Yayoi Kusama in Infinity Mirror Room—Phalli’s Field, 1965. Image source: https://www.mplus.org.hk

 

4. Vinnie Hager: ‘Letters’ at The Gall3ry by Kollectiff, Venice CA.

One of the leading, preeminent artists of Web3 will showcase his new NFT collection ‘Letters’, at The Gall3ry by Kollectif in LA this weekend, along with custom clothing designed by the artist. Vinnie Hager’s genesis NFT collection consists of 1000 hand illustrated 1 of 1 pieces, an impressive feat in itself. The pieces are all uniquely and cleverly titled (like ‘Black Leather Jacket’, pictured, and ‘Rugged Again’), and fall under a rarity chart. This collection is the ultimate expression of Hager’s idiosyncratic and hugely popular doodle-style, which creates a pattern of hieroglyphic symbols across a striking background. Sometimes the symbols are clear and recognizable, like envelopes and hearts, and other times they seem much more abstract and biomorphic. The artist has a knack for combining tongue-in-cheek humour and self-awareness with an earnestness for art and design that makes his work so admired and desired. In true Web3 fashion, the gallery show at Kollectif is a bringing together of community, a bridging of digital and physical space and art, and a celebration of the openness and opportunities presented to those willing to embrace the challenges and controversies of an emerging industry.

Vinnie Hager, Black Leather Jacket, 2022. Image source: https://opensea.io/collection/letters-by-vinnie-hager

 

5. Paul Yore: ‘WORD MADE FLESH’ at Australian Centre for Contemporary Art, Melbourne

As one of Australia’s most thought provoking and significant multidisciplinary artists, Paul Yore is a fitting choice for the latest in ACCA’s series of solo shows featuring contemporary Australian artists. The ‘maximalist’ exhibition spans fifteen years of Yore’s work, encompassing appliquéd quilts and needlework, banners and pendants, collage and assemblage, and large-scale mixed media installation.
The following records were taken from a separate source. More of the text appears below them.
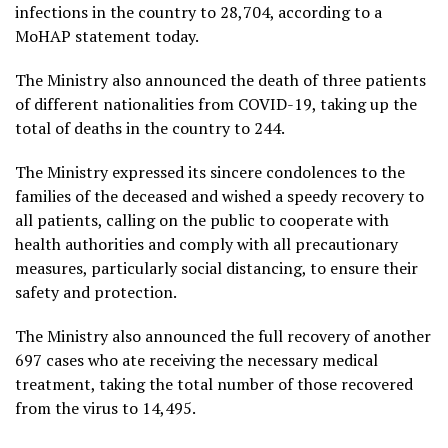
infections in the country to 28,704, according to a
MoHAP statement today.
The Ministry also announced the death of three patients
of different nationalities from COVID-19, taking up the
total of deaths in the country to 244.
The Ministry expressed its sincere condolences to the
families of the deceased and wished a speedy recovery to
all patients, calling on the public to cooperate with
health authorities and comply with all precautionary
measures, particularly social distancing, to ensure their
safety and protection.
The Ministry also announced the full recovery of another
697 cases who ate receiving the necessary medical
treatment, taking the total number of those recovered
from the virus to 14,495.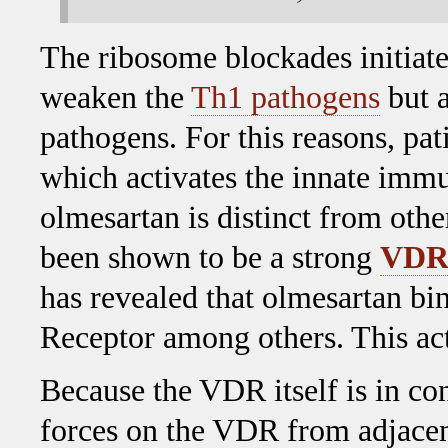
The ribosome blockades initiat
weaken the
Th1 pathogens
but a
pathogens. For this reasons, pa
which activates the innate immun
olmesartan is distinct from oth
been shown to be a strong
VDR 
has revealed that olmesartan bi
Receptor among others. This act
Because the VDR itself is in con
forces on the VDR from adjacen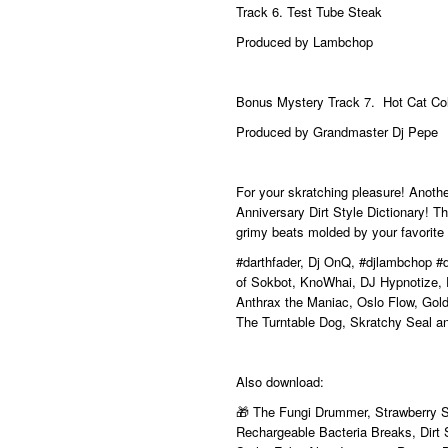
Track 6.
Test Tube Steak
Produced by Lambchop
Bonus Mystery Track 7. Hot Cat Co
Produced by Grandmaster Dj Pepe
For your skratching pleasure! Anot
Anniversary Dirt Style Dictionary! The
grimy beats molded by your favorite
#darthfader
, Dj OnQ,
#djlambchop
#
of Sokbot, KnoWhai, DJ Hypnotize, 
Anthrax the Maniac, Oslo Flow, Gold 
The Turntable Dog, Skratchy Seal a
Also download:
🎁 The Fungi Drummer, Strawberry 
Rechargeable Bacteria Breaks, Dirt S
It’s another intriguing example of what Danielle Thom recently observed as a return to rococo in contemporary culture (which is well worth a read). Yore’s work has never been one to shy away from the political, and ‘Word Made Flesh’ is no exception. From the artist’s early forays into small-scale textile works to a brand new commission that fills an entire room, Yore interrogates and critiques our hetero-normative, hyper-capitalist reality, and imagines an alternative existence that is joyful, anarchic and unapologetic.